At the UnConference we discussed the benefits of dogged persistence, of commitment to habits that make lifetime breakthroughs, not just short-term, once off transformations. The work of James Clear featured heavily.

Daniel Kilov, one of our speakers spoke up and asked, “When do you know when to stop? When do you draw the line in the sand and give up, if it’s not working? When do you quit or grit?”

This is a marvellous question to wrestle with.

Popular self-help is rife with advice about never giving up on your dreams, to keep on keeping on. People are happy to quote the fact that Edison did not fail 10,000 times, but only found 10,000 ways that did not work in creating the light bulb.

This Michael Jordan quote is also trotted out often:

“I’ve missed more than 9000 shots in my career. I’ve lost almost 300 games. 26 times, I’ve been trusted to take the game winning shot and missed. I’ve failed over and over and over again in my life. And that is why I succeed.”

We love the stories of dogged persistence, the twenty year ‘overnight’ success. It gives us hope in what James Clear calls the long valley of disappointment. This is where we have been showing up, day after day, plugging away at our dream in small bite sized chunks. And yet results seem elusive.

In his book, The Dip – The extraordinary benefits of knowing when to quit (and when to stick) , Seth Godin calls the Valley of Disappointment the Dip. He suggests that what we need to quit are the things that get in the way of being our very best at what we do. He says, “Strategic quitting is a conscious decision you make based on the choices available to you.” Obstacles are there to hone our skills. We get better by leaning into the discomfort of becoming better. Don’t quit something where there is long-term potential just because of temporary short-term struggles.

Are there times when we really should give up?

I remember watching some reality TV show with dance talent auditions. One young man came on and did a full on, heartfelt dance. And it was bloody awful. Even someone like me with no experience in dance could tell it was terrible. It was clear the producers only included it because it was so ridiculous. The judges were frank and brutal in pointing this out.

The young man was shattered. The camera turned to his mother who confronted the judges, “How dare you trample on my son’s dreams!”

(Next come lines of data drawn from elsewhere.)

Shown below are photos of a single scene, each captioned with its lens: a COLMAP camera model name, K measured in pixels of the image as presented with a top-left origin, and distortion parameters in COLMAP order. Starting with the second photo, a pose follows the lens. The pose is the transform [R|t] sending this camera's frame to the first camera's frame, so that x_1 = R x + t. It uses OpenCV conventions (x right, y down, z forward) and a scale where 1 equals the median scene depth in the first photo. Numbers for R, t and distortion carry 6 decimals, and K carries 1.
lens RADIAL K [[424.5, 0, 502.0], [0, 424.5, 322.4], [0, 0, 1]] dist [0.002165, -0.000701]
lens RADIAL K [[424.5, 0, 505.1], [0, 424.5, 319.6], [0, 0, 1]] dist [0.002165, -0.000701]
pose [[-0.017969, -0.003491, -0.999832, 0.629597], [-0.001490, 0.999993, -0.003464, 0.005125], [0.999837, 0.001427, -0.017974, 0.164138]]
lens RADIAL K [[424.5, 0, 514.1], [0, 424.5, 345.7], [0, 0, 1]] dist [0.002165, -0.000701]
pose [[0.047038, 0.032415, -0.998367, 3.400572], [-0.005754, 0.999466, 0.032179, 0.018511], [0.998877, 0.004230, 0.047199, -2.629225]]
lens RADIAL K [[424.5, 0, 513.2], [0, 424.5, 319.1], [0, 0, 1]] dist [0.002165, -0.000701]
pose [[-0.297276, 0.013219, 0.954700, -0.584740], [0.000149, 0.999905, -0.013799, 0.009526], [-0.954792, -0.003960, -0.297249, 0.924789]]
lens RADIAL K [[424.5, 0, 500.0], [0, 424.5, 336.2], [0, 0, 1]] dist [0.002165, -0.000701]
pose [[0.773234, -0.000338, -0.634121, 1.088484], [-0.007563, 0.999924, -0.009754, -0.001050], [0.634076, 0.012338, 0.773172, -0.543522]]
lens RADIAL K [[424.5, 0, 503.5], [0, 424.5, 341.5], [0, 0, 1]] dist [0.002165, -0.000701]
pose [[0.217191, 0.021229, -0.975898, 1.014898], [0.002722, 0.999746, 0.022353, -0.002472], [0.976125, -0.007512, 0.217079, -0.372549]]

I could not help thinking that the young man would have been better served by his mother, or dance teachers, with some constructive, honest, and useful feedback about his abilities, rather than blowing well-intentioned praise up his proverbial.

How to assess when to quit

There are five areas to consider to quit strategically:

  1. Meaning. When times get tough, it’s time to drill down in to why this project or goal is important to you. Is it an ego thing? Is it a contribution to a higher cause? Is it bigger than your own personal ambition?
  2. Cost. What is it costing you to persist? Is that worth it? What will it cost you to quit? Is that worth it?
  3. Audience. Do you have an audience for your project / business / idea? Do they have a problem that needs solving? Do they want that problem solved? Are they looking for or at least open to a solution?
  4. Skills. Do you have the skills to solve the problem? Do you have the skills to sell the solution? Do you have the skills to serve your audience well? If you’re unsure, do you have someone who can give you genuine and honest feedback about this? Can you develop the skills you need?
  5. Resources. Do you have the time, money, energy, and support to get you through the Dip / Valley of Disappointment?

When have you quit strategically? Do you have an experience where you think you quit too soon? What have you learned from this experience?